• [ASSIGNMENT] How many lines in the entries below contain the string "AMRect"? Reply with the number only.

(LISTED ENTRIES)

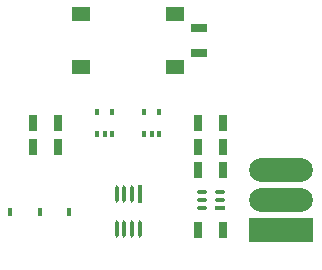
<source format=gtp>
%FSLAX33Y33*%
%MOMM*%
%AMRect-W670710-H1320710-RO1.000*
21,1,0.67071,1.32071,0.,0.,180*%
%AMRect-W670710-H1320710-RO1.500*
21,1,0.67071,1.32071,0.,0.,90*%
%AMRect-W900000-H335831-RO1.000*
21,1,0.9,0.335831,0.,0.,180*%
%AMRR-H335831-W900000-R167915-RO1.000*
21,1,0.56417,0.335831,0.,0.,180*
21,1,0.9,0.000001,0.,0.,180*
1,1,0.33583,0.282085,-0.0000005*
1,1,0.33583,-0.282085,-0.0000005*
1,1,0.33583,-0.282085,0.0000005*
1,1,0.33583,0.282085,0.0000005*%
%AMRect-W1458141-H335831-RO0.500*
21,1,1.458141,0.335831,0.,0.,270*%
%AMRR-H335831-W1458141-R167915-RO0.500*
21,1,1.122311,0.335831,0.,0.,270*
21,1,1.458141,0.000001,0.,0.,270*
1,1,0.33583,0.0000005,0.5611555*
1,1,0.33583,0.0000005,-0.5611555*
1,1,0.33583,-0.0000005,-0.5611555*
1,1,0.33583,-0.0000005,0.5611555*%
%AMRR-H5400000-W2000000-R1000000-RO1.500*
21,1,2.,3.4,0.,0.,90*
1,1,2.,-1.7,-0.*
1,1,2.,-1.7,0.*
1,1,2.,1.7,0.*
1,1,2.,1.7,-0.*%
%AMRect-W2000000-H5400000-RO1.500*
21,1,2.,5.4,0.,0.,90*%
%ADD10R,0.4X0.7*%
%ADD11Rect-W670710-H1320710-RO1.000*%
%ADD12Rect-W670710-H1320710-RO1.500*%
%ADD13R,1.55X1.3*%
%ADD14R,0.42X0.6*%
%ADD15R,0.67071X1.32071*%
%ADD16Rect-W900000-H335831-RO1.000*%
%ADD17RR-H335831-W900000-R167915-RO1.000*%
%ADD18Rect-W1458141-H335831-RO0.500*%
%ADD19RR-H335831-W1458141-R167915-RO0.500*%
%ADD20RR-H5400000-W2000000-R1000000-RO1.500*%
%ADD21Rect-W2000000-H5400000-RO1.500*%
D10*
%LNtop paste_traces*%
%LNtop paste component a909c6ee266bfeb9*%
G01*
X6000Y4000D03*
%LNtop paste component 8e14199b85c15e7f*%
D11*
X24050Y7500D03*
X21950Y7500D03*
%LNtop paste component 2293443dc90e4631*%
D12*
X22000Y17450D03*
X22000Y19550D03*
%LNtop paste component 65af363b57491b91*%
D11*
X24050Y2500D03*
X21950Y2500D03*
%LNtop paste component 34da612e08865cf2*%
X10050Y9500D03*
X7950Y9500D03*
%LNtop paste component f49fa6f0a038b7a0*%
D13*
X19975Y16250D03*
X12025Y16250D03*
X12025Y20750D03*
X19975Y20750D03*
%LNtop paste component f3851719753a70e0*%
D14*
X13350Y10550D03*
X14000Y10550D03*
X14650Y10550D03*
X14650Y12450D03*
X13350Y12450D03*
%LNtop paste component 58a3a8cc87aead12*%
D15*
X21950Y9500D03*
X24050Y9500D03*
%LNtop paste component 74906858fadfa986*%
D16*
X23785Y4350D03*
D17*
X23785Y5000D03*
X23785Y5650D03*
X22215Y5650D03*
X22215Y5000D03*
X22215Y4350D03*
%LNtop paste component 830ba2c345a829ca*%
D14*
X17350Y10550D03*
X18000Y10550D03*
X18650Y10550D03*
X18650Y12450D03*
X17350Y12450D03*
%LNtop paste component 6f40eadbb42f088b*%
D10*
X8500Y4000D03*
%LNtop paste component 3c6ee2f324f7420e*%
D18*
X16975Y5477D03*
D19*
X16325Y5477D03*
X15675Y5477D03*
X15025Y5477D03*
X15025Y2523D03*
X15675Y2523D03*
X16325Y2523D03*
X16975Y2523D03*
%LNtop paste component 1ab0cf254183e8e1*%
D20*
X28900Y5000D03*
D21*
X28900Y2500D03*
D20*
X28900Y7500D03*
%LNtop paste component c0b1ac0089f46285*%
D15*
X21950Y11500D03*
X24050Y11500D03*
%LNtop paste component 15cf22b6688a694f*%
D11*
X10050Y11500D03*
X7950Y11500D03*
%LNtop paste component aad800f2e99707d8*%
D10*
X11000Y4000D03*
M02*
</source>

(End LISTED ENTRIES)

• [ANSWER TO THIS PROBLEM] 5